Search the material for lines containing the word "stained", and copy each one.

**Collected material**.
────

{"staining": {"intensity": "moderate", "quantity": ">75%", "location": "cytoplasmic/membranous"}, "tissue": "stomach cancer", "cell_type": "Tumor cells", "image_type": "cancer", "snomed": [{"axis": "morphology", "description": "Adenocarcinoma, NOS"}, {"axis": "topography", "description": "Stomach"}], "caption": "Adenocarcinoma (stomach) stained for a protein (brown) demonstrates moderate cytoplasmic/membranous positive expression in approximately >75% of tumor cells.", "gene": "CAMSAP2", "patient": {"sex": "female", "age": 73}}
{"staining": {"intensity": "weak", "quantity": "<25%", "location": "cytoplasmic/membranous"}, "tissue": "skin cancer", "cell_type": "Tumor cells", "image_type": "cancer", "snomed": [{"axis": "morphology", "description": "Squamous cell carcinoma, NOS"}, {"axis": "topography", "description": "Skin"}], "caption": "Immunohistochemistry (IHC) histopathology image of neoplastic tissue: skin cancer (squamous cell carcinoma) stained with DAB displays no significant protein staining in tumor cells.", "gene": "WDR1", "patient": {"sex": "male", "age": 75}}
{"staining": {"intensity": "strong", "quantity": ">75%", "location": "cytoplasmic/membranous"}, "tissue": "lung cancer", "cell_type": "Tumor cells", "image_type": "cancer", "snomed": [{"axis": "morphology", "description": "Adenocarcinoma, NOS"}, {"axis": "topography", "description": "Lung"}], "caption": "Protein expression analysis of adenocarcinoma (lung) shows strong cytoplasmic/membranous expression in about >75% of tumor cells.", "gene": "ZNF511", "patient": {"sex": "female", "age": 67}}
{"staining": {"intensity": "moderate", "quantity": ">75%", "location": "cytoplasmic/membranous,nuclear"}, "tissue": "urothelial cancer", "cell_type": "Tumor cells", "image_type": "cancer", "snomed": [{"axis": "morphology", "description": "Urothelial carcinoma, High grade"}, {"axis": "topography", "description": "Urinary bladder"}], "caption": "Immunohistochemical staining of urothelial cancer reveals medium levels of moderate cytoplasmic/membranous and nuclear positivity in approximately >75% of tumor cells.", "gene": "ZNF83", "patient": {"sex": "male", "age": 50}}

────

**Task response**.
{"staining": {"intensity": "moderate", "quantity": ">75%", "location": "cytoplasmic/membranous"}, "tissue": "stomach cancer", "cell_type": "Tumor cells", "image_type": "cancer", "snomed": [{"axis": "morphology", "description": "Adenocarcinoma, NOS"}, {"axis": "topography", "description": "Stomach"}], "caption": "Adenocarcinoma (stomach) stained for a protein (brown) demonstrates moderate cytoplasmic/membranous positive expression in approximately >75% of tumor cells.", "gene": "CAMSAP2", "patient": {"sex": "female", "age": 73}}
{"staining": {"intensity": "weak", "quantity": "<25%", "location": "cytoplasmic/membranous"}, "tissue": "skin cancer", "cell_type": "Tumor cells", "image_type": "cancer", "snomed": [{"axis": "morphology", "description": "Squamous cell carcinoma, NOS"}, {"axis": "topography", "description": "Skin"}], "caption": "Immunohistochemistry (IHC) histopathology image of neoplastic tissue: skin cancer (squamous cell carcinoma) stained with DAB displays no significant protein staining in tumor cells.", "gene": "WDR1", "patient": {"sex": "male", "age": 75}}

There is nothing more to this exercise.